- **What to work on**
Every line in the records below with the string "hand" needs to be copied out.

§

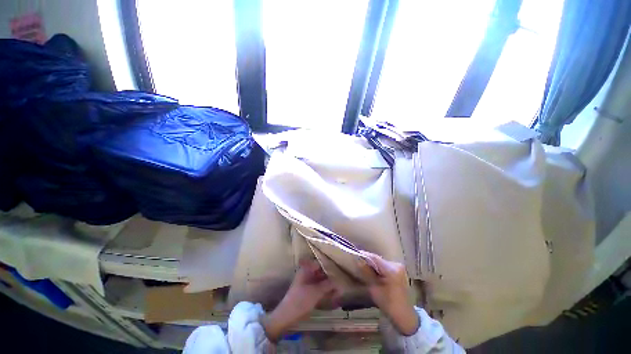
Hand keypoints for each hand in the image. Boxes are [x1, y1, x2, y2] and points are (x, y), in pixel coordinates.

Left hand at [262, 259, 335, 341]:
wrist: (287, 316)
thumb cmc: (300, 300)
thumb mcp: (316, 292)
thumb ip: (328, 285)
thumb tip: (338, 281)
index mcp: (306, 270)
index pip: (319, 263)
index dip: (329, 265)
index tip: (339, 268)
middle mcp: (307, 274)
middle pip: (321, 272)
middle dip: (331, 277)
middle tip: (342, 280)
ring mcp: (307, 284)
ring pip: (321, 281)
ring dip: (329, 285)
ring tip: (340, 289)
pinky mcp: (308, 293)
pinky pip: (319, 289)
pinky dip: (326, 291)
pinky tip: (334, 296)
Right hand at [357, 252, 419, 335]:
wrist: (404, 315)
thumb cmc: (388, 304)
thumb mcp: (374, 288)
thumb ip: (367, 273)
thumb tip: (358, 260)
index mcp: (391, 270)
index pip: (374, 258)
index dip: (364, 255)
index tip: (354, 254)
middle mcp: (396, 265)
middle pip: (378, 259)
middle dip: (368, 259)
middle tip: (357, 260)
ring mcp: (398, 267)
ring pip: (381, 262)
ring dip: (372, 263)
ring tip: (363, 265)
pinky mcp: (398, 271)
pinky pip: (385, 265)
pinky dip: (378, 267)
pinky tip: (372, 270)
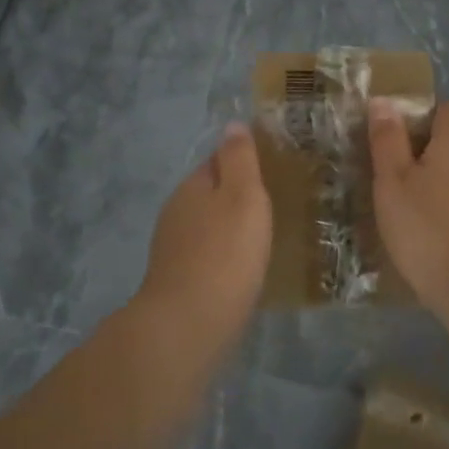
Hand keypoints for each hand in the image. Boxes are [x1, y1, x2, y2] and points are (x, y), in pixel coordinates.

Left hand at [140, 122, 272, 318]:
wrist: (188, 325)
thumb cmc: (225, 253)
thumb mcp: (243, 196)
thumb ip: (239, 159)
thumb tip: (232, 124)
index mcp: (192, 186)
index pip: (217, 160)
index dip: (243, 162)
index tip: (273, 170)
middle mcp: (176, 212)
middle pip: (210, 194)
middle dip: (237, 197)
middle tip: (275, 204)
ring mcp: (173, 249)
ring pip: (208, 226)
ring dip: (231, 228)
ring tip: (264, 237)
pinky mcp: (177, 281)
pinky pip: (207, 256)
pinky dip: (224, 257)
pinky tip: (243, 270)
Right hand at [369, 99, 448, 303]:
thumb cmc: (428, 228)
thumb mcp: (393, 181)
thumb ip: (388, 139)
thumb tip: (383, 100)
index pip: (441, 107)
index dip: (415, 111)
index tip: (386, 129)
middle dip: (421, 144)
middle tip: (385, 162)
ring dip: (432, 174)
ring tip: (399, 193)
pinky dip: (443, 198)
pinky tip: (422, 220)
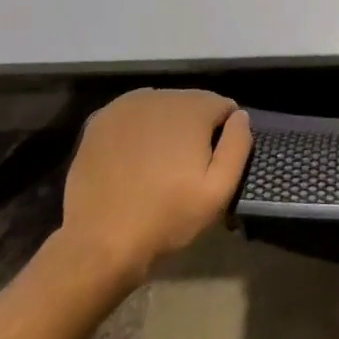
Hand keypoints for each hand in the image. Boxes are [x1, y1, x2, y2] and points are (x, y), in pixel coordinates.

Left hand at [55, 89, 251, 283]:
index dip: (223, 136)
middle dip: (193, 129)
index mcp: (193, 107)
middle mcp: (161, 95)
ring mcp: (126, 105)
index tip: (210, 165)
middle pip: (191, 104)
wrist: (98, 243)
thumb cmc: (166, 218)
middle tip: (183, 169)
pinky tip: (131, 160)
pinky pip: (131, 117)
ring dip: (165, 128)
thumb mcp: (218, 191)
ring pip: (161, 108)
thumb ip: (238, 146)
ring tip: (156, 166)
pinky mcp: (99, 120)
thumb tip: (239, 116)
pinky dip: (137, 131)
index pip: (223, 107)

§

- **Your response**
Hand keypoints for each hand in the image. Boxes are [x1, y1, x2, y2] and points are (x, y), in pixel coordinates.
Left hand at [262, 259, 335, 341]:
Right hand at [357, 252, 419, 335]:
Hand keypoints for each hand in the image. Boxes are [x1, y1, x2, y2] and points are (x, y), in pixel coordinates.
Left hand at [140, 122, 272, 318]:
Right hand at [369, 99, 448, 303]:
Hand keypoints for each hand in the image. Boxes are [x1, y1, x2, y2] and points are (x, y), in pixel coordinates.
Left hand at [55, 89, 251, 283]:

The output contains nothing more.